Accommodation and food services expanded 5.0% in March. The increase was driven by an 11.0% gain in accommodation services, which coincided with the start of the mandatory hotel quarantine program for air travelers arriving in Canada.

MANUFACTURING UP 0.5% IN MARCH

Manufacturing output rose 0.5% in March, partly offsetting a 1.5% decline in February. This left the sector’s output 3.8% below the pre-pandemic level. For the first quarter of 2021, manufacturing output was up a modest 0.6%.

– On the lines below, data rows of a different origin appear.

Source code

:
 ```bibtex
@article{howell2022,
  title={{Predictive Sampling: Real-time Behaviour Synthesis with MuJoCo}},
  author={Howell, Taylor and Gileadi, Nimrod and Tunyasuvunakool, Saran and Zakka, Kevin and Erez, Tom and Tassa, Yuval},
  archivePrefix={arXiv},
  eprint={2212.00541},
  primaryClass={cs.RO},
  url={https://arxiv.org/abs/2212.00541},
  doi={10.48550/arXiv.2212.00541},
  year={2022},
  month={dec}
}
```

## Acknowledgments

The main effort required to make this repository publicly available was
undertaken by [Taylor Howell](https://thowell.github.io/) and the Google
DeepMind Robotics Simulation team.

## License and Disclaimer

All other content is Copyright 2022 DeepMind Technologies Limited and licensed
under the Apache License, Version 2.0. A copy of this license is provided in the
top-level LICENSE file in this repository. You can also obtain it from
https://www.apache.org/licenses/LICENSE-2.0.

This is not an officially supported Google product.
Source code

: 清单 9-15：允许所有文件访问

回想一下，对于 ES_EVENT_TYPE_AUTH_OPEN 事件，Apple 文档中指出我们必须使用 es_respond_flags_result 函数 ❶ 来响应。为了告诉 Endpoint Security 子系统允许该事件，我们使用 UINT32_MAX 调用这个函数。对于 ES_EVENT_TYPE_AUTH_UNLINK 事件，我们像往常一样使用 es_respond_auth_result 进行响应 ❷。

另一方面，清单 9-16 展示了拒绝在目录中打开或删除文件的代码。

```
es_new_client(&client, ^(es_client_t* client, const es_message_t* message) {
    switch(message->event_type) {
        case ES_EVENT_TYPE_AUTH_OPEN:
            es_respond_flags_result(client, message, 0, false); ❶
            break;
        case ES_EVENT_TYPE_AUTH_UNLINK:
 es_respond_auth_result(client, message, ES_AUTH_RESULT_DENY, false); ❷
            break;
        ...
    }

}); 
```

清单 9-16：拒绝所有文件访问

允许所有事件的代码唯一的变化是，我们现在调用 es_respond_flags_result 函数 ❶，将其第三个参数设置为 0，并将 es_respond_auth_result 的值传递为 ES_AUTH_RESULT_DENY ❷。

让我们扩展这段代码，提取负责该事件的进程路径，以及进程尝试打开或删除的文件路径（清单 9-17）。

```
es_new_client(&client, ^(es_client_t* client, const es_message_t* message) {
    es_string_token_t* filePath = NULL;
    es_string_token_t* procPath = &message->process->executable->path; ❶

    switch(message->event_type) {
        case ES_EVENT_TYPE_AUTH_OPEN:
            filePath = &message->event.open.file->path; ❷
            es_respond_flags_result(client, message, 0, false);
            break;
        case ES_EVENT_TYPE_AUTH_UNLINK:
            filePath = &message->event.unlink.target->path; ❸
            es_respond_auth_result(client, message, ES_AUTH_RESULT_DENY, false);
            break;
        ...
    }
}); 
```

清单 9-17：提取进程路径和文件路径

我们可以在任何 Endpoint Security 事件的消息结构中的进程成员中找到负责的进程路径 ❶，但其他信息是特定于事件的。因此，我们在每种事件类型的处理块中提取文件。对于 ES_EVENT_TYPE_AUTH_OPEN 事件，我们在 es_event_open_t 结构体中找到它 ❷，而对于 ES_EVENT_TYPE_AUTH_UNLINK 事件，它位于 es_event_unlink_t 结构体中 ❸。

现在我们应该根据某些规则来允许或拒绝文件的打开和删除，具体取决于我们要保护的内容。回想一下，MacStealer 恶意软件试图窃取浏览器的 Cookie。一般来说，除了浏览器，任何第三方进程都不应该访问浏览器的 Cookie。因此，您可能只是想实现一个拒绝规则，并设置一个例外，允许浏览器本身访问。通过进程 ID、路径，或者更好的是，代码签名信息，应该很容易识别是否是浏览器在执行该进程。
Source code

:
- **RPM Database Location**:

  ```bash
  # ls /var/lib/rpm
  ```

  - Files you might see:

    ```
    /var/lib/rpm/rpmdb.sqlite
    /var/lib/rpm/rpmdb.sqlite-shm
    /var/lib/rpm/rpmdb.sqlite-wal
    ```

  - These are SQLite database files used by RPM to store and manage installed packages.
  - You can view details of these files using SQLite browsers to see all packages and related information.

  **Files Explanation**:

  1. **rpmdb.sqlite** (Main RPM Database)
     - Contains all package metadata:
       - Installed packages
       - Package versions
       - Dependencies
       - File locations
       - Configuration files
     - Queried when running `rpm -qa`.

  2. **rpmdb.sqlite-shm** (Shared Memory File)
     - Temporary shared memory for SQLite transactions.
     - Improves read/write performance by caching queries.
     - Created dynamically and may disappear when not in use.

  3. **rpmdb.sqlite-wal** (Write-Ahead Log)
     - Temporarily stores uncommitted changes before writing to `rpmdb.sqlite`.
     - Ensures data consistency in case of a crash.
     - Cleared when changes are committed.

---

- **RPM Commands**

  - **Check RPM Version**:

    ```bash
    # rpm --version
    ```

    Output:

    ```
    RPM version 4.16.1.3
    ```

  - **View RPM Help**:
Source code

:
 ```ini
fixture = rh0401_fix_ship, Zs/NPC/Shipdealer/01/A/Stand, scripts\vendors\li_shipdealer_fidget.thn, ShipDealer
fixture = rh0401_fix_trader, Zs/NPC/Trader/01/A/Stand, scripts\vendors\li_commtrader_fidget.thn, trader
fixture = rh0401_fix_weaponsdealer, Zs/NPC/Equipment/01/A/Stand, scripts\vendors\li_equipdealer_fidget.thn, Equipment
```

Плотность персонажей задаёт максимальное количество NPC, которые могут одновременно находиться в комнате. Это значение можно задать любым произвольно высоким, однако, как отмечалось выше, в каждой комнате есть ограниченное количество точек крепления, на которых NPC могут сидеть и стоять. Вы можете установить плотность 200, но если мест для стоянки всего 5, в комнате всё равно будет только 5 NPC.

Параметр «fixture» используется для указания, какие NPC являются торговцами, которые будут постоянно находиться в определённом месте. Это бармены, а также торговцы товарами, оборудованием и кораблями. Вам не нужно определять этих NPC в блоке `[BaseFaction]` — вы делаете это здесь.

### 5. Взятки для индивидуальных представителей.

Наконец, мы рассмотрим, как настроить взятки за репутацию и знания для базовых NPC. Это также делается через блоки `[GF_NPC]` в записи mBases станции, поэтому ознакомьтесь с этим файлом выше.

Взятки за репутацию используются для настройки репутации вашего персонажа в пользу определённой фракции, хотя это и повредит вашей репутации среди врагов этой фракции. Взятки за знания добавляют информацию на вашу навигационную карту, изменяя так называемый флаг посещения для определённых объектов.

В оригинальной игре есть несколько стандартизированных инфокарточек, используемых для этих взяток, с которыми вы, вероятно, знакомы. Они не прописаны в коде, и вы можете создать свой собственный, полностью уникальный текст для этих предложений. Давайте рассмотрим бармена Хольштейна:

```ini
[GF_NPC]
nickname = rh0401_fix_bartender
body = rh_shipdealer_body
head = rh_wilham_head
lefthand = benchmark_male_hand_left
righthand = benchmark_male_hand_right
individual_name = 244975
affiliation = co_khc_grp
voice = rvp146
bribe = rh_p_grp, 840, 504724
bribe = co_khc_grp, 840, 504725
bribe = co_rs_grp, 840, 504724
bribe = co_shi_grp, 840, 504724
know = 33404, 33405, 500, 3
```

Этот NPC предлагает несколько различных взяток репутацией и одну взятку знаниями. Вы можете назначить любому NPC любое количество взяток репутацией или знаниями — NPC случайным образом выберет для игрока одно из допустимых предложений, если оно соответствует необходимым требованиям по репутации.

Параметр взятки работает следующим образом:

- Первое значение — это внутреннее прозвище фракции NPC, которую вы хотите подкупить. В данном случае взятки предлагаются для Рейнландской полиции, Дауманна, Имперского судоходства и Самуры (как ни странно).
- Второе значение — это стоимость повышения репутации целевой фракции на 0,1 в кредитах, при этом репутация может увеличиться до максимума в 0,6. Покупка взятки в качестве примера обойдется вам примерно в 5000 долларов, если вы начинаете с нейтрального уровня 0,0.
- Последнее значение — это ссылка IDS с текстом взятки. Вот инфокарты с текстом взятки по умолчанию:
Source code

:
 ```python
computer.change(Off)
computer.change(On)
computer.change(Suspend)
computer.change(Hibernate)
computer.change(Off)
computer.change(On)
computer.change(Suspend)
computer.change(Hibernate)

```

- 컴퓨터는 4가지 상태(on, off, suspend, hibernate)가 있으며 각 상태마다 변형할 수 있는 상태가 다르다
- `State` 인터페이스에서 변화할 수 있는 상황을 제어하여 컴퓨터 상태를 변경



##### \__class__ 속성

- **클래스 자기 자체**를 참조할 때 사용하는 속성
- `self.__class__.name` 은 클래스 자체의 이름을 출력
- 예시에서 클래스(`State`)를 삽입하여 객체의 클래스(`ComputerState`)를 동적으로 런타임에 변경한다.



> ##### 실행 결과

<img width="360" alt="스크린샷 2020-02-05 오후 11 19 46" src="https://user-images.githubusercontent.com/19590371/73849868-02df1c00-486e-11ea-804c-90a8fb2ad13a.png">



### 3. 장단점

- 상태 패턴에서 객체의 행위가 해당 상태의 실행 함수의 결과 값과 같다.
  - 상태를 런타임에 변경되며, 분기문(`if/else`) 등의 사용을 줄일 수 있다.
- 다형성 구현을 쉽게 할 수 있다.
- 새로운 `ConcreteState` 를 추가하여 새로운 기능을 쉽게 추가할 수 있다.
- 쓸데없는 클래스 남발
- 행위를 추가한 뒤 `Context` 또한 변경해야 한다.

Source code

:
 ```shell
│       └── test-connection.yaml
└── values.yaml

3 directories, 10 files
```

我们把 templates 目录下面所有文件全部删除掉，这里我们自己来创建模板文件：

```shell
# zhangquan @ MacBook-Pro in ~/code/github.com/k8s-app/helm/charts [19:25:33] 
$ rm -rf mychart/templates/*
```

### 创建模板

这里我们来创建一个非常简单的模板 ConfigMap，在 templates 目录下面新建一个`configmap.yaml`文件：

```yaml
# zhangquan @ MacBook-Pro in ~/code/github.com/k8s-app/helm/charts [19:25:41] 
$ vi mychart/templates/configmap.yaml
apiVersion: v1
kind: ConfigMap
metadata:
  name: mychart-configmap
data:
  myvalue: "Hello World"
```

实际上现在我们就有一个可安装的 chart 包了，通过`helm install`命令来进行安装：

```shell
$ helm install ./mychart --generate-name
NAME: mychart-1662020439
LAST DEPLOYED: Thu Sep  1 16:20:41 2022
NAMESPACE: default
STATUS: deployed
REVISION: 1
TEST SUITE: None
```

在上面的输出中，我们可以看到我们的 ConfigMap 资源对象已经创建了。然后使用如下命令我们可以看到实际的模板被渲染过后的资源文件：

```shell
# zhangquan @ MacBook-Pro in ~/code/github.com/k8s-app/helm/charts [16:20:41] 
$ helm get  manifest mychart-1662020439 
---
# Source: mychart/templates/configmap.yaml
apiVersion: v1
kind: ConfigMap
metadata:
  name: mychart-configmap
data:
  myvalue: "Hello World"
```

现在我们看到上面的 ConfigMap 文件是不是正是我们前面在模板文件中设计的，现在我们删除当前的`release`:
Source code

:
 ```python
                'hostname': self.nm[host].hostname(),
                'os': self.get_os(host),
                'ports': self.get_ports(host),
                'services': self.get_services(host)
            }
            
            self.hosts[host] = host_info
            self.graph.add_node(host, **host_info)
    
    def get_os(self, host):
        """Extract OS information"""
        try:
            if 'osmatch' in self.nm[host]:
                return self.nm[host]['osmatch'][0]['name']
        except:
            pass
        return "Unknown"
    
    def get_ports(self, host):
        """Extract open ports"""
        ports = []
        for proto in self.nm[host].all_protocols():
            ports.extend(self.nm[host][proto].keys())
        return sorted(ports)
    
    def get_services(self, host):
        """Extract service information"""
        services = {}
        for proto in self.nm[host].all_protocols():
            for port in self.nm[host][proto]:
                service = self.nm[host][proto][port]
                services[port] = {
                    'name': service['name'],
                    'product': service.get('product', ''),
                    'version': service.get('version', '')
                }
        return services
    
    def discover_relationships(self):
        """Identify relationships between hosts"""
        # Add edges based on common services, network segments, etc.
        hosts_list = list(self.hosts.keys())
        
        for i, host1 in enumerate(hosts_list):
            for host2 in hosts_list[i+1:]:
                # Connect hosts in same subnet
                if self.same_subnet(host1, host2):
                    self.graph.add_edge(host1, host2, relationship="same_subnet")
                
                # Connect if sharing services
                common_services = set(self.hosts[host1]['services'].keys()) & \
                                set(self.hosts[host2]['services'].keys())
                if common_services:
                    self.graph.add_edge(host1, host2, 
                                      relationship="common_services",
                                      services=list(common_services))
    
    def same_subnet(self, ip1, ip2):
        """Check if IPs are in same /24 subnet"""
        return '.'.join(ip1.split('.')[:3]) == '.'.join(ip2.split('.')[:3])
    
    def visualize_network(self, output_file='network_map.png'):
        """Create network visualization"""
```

MANUFACTURING GAINS LED BY MOTOR VEHICLE AND PARTS SECTOR

Manufacturing output was up in 7 of 11 major subsectors. Motor vehicle and parts output rose 5.1%, its first increase in six months. The industry continues to be battered by a global shortage of semiconductors, but it enjoyed a temporary reprieve in March. However, even with this gain, the industry’s output was 14.6% below the pre-pandemic level. Among major manufacturing subsectors, only aerospace is further from a full recovery.

The plastics and rubber products industry also had a strong month, with output up 4.4% in March. This partly made up for a 6.7% decline in February. In more good news, petroleum and coal products output rose 4.0%, up for the second month in a row.

On the negative side, after declining 2.5% in February, food manufacturing output fell an additional 1.9% in March. This was the industry’s worst two-month performance since the deep dive last spring. At the same time, output in the chemicals sector contracted 2.2%, following a 1.1% decline in February. Output was also down in March in machinery (-1.5%) and in aerospace (-0.3%).